People
In 1944, Bohle-Szacka was arrested by Gestapo, and was imprisoned in concentration camps of Ravensbrück and Helmbrechts. She survived the "death march", reaching, with a group of prisoners, the Falkenau-Zwodau camp in Czech Republic, where she was liberated by the American army.
After the war, she returned to Łódź and in 1947 started studying in The Academy of the Fine Arts in Łódź, which she graduated with a master's degree in 1951. In the 1950s, she collaborated with "Dziennik Łódzki", and monthly fashion magazines "Moda", "Modne krawiectwo" and "Uroda", working in graphic journalism. In 1957 she became the artistic director of the "Telimena" Fashion House. In the 1960s she worked in Warsaw, in "Moda Polska" Fashion House, and after that she became the artistic director of "Leda" Fashion House.
She married a doctor, Benedykt Winer, and after the divorce - Jerzy Urbanowicz.
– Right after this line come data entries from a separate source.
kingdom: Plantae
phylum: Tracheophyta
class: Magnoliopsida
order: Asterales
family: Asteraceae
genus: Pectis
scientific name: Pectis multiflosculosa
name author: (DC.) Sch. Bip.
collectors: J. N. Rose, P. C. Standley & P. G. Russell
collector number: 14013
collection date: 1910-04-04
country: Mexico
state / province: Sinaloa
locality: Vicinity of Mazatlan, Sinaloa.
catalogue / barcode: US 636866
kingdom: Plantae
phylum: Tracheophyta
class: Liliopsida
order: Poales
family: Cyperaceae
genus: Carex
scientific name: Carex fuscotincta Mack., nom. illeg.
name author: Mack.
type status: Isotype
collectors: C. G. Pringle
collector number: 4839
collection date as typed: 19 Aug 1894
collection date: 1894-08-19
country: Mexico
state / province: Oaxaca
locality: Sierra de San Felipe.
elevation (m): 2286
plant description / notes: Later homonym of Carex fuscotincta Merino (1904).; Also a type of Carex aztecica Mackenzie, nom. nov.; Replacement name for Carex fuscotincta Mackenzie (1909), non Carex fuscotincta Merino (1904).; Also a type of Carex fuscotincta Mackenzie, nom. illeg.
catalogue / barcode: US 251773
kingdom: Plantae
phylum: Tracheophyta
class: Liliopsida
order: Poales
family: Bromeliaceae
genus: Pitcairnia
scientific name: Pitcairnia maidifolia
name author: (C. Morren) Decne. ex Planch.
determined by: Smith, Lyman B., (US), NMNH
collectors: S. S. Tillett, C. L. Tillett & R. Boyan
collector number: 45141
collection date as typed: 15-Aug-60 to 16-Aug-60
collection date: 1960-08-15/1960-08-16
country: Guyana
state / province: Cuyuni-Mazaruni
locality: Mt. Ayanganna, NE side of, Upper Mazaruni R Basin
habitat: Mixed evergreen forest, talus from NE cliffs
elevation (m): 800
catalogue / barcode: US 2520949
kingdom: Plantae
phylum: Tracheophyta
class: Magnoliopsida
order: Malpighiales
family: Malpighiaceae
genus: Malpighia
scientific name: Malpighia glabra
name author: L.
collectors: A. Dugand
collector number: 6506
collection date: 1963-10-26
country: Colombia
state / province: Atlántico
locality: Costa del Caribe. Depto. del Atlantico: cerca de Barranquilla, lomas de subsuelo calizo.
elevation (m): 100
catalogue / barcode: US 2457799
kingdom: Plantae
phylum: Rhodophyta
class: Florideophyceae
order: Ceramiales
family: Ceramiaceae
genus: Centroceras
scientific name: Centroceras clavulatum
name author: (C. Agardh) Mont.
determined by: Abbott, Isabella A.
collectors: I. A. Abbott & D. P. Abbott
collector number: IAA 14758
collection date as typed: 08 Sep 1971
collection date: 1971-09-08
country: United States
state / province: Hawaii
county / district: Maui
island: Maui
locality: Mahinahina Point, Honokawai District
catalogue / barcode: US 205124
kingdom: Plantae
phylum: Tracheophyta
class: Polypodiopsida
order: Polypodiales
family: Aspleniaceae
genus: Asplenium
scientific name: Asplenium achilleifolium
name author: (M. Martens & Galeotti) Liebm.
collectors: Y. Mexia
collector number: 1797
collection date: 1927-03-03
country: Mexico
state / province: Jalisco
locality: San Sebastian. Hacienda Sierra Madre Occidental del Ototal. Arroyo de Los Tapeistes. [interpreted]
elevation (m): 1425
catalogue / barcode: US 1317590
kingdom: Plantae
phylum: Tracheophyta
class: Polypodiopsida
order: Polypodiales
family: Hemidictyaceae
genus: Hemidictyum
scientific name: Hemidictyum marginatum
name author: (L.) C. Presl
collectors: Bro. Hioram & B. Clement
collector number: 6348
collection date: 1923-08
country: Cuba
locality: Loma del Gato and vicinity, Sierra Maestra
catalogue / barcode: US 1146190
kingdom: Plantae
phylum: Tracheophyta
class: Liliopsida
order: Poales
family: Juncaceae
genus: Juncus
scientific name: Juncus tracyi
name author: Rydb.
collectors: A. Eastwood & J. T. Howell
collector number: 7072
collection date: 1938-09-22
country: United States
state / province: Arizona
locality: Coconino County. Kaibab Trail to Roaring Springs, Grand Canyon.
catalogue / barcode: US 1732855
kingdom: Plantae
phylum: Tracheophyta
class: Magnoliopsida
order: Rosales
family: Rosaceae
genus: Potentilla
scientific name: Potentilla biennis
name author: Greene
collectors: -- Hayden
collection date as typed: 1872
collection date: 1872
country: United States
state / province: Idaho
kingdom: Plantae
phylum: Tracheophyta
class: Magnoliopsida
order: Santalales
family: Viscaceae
Her third husband was Wiktor Szacki.
In 1968, after the anti-semitic campaign following the March events, she moved to West Berlin with her husband. In Germany, she worked as a fashion designer and a professor in Berlin's Lette-Schule, she also started her artistic career. Her works were shown at more than 40 exhibitions, in, among others, Berlin, Warsaw, Paris, Prague, Copenhagen, Vienna and London.
She published two books - "Ślady, cienie" ("Traces, shadows") and "Od drzewa do drzewa" ("From one tree to another") with her own illustrations. In the 1980s, she participated in "Solidarność" aid campaign, organizing shipments of illegal printing materials, as well as food and medicine to Poland. She collaborated with "Pogląd" and "Archipelag", and was the artistic manager of the gallery at the Catholic Intellectual Club in Berlin. She also promoted Polish culture, for which she was awarded the Officer's Cross of the Order of Polonia Restituta.
She spent her last years as a witness of history, speaking out publicly about her wartime fate.
In 2017, Śleńdzińscy Gallery in Białystok presented an extensive exhibition devoted to her life and work, „Helena Bohle-Szacka. Mosty– Die Brücken”, curated by Marcin Różyc and Katarzyna Siwerska.